Victory! (To at least some extent.)
So that's how you join in with the global craze for poker, alert viewers of
RSWoP. Firstly, check out
www.poker.co.uk and see if there's a free live game somewhere near you. Playing with real people is a much better way to learn the ropes, you won't lose any money, and at the very least you'll have a fun and cheap night out and get some free goodies. If you can't find a live game, play the online practice tables and freerolls to find out if you like it (and whether you're any good). Again, you won't lose anything, and you might win stuff.
Even cash games, should you be so inclined, offer fairly excellent value for money in terms of entertainment. Tournaments start as low as $1 (about 60p at current exchange rates) and you can easily get two or three hours of play out of one if you don't start throwing piles of chips at terrible hands. Compared to the 70p it costs for a single 10-minute game of pool down at
RSWoP's local boozer these days, that's a pretty good deal.

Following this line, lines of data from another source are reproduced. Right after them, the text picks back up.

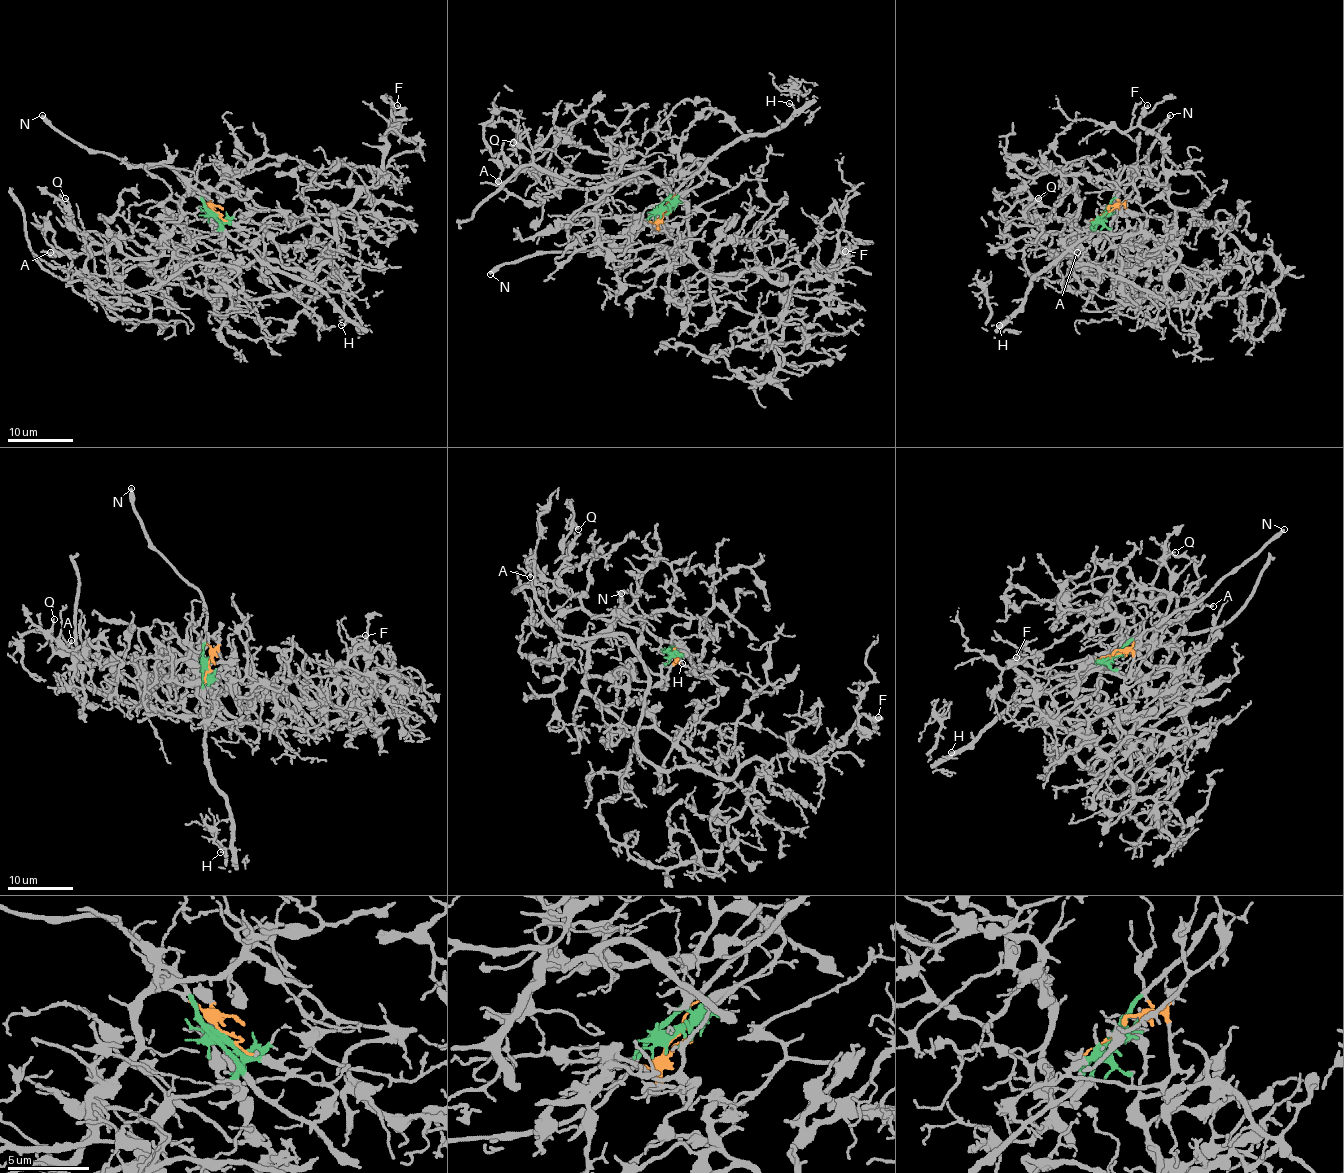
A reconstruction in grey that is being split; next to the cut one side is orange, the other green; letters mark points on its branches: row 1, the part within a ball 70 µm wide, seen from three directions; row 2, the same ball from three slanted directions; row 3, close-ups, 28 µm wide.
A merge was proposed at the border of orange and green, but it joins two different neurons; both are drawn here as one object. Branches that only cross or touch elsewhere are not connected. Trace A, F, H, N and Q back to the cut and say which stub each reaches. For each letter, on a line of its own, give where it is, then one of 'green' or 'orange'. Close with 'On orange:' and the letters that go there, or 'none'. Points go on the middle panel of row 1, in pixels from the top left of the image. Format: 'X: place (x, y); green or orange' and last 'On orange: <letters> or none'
A: place (498, 181); orange
F: place (845, 251); orange
H: place (789, 103); green
N: place (490, 274); green
Q: place (513, 142); orange
On orange: A, F, Q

Some stuff should go without saying, of course. If you know or suspect that you have an addictive sort of personality, for the love of Tiny Baby Jeebus stay away from cash-stakes poker. The substantially-luck nature of the game can make it very hard to walk away from if you get a couple of bad beats (situations where the cards are massively in your favour, then your opponent hits a long-shot draw and gets an improbable winning hand), and while tournaments are pretty safe ground, you could really mess your life up if you take your credit card and your addictive personality into a continuous game. The one absolutely unbreakable rule of playing poker for money is to figure out what your bankroll (the amount you're playing with and are therefore prepared to lose) is, and stick to it NO MATTER WHAT. As long as you follow that one, you'll come to no harm.
Hey, whaddaya know? There IS some fun to be had in online gaming after all!